B.'s experiences on the oil rig are prefaced by his initial account of driving to the south, in which he stops to witness a ceremony performed by locals, apparently an exorcism of wind spirits. Being haunted by the wind becomes a recurring motif in the novel, broaching the possibility that B.'s dilemma might involve such a haunting, a fate that might, as well, have afflicted his father, a poet and activist who disappeared when B. was a small boy. (Excerpts from the father's dream journal are provided at intervals during B's narration.) The man with the white hair strongly suggests that his interest in B. is as much an interest in his father's activity as in B.'s own, which further suggests that the line between the Company and the government is thin indeed. Exactly what B.'s father might have done to warrant the government's concern remains unspecified (it is suggested that among his reputed offences could have been that he was a homosexual), and it is additionally unclear whether its interest in B. himself extends beyond the information he might provide about the father.

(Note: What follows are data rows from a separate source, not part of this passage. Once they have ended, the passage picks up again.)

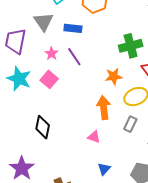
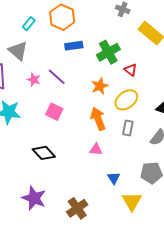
blue rectangle: (73, 28) -> (74, 46), moved
pink square: (49, 79) -> (54, 112), moved
black diamond: (43, 127) -> (44, 153), turned -40

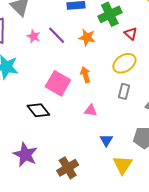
orange star: (100, 86) -> (87, 38), moved, turned 30
pink square: (54, 112) -> (58, 83), moved, size x1.4
orange arrow: (98, 119) -> (85, 75), moved, size x0.7

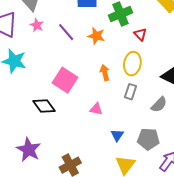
pink star: (34, 36) -> (37, 25), moved
yellow ellipse: (124, 63) -> (132, 64), turned -50
orange arrow: (85, 75) -> (105, 73), moved
blue triangle: (106, 140) -> (117, 135), moved

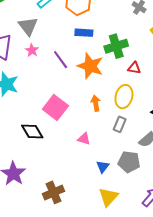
red triangle: (140, 34) -> (134, 68), turned -40
orange star: (96, 36) -> (90, 66), size x1.5
gray pentagon: (148, 139) -> (129, 162), moved

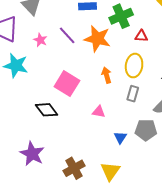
pink star: (32, 50) -> (40, 40), moved
yellow triangle: (108, 197) -> (110, 171), moved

Perhaps the offence committed by both B. and his father is simply that they are writers, naturally and therefore dangerously inquisitive. To the extent that the novel does point us toward some sort of unified allegorical meaning, this might be it: the writer's indulgence of curiosity and imagination is always a threat to the reigning powers.. Yet even this interpretation is not unambiguously supported by B.'s narrative. B., while still mostly a sympathetic character, does not always show a great sense of purpose or determination: his commitment to writing seems hesitant, and he hardly seems a stalwart defender of artistic freedom or a seeker of the truth. Even at the novel's conclusion, when he does seem prepared to persist in writing about what he has seen, his life (not to mention his memory) has been sufficiently impaired that the reader must wonder how successful he will be. But we may also end up feeling even more disturbed about a world in which even such a tentative truth-teller as B. is considered subversive.
What is communicated most forcefully in the story of B.'s journey to the south is how elusive meaning can be, how fragile our grasp of the truth. If it is becoming clearer that we in the putatively civilized world are not invulnerable to the dissolution of democratic norms and long-held assumptions, South provides a bracing glimpse at what living in a world in which arbitrary authority prevails is like.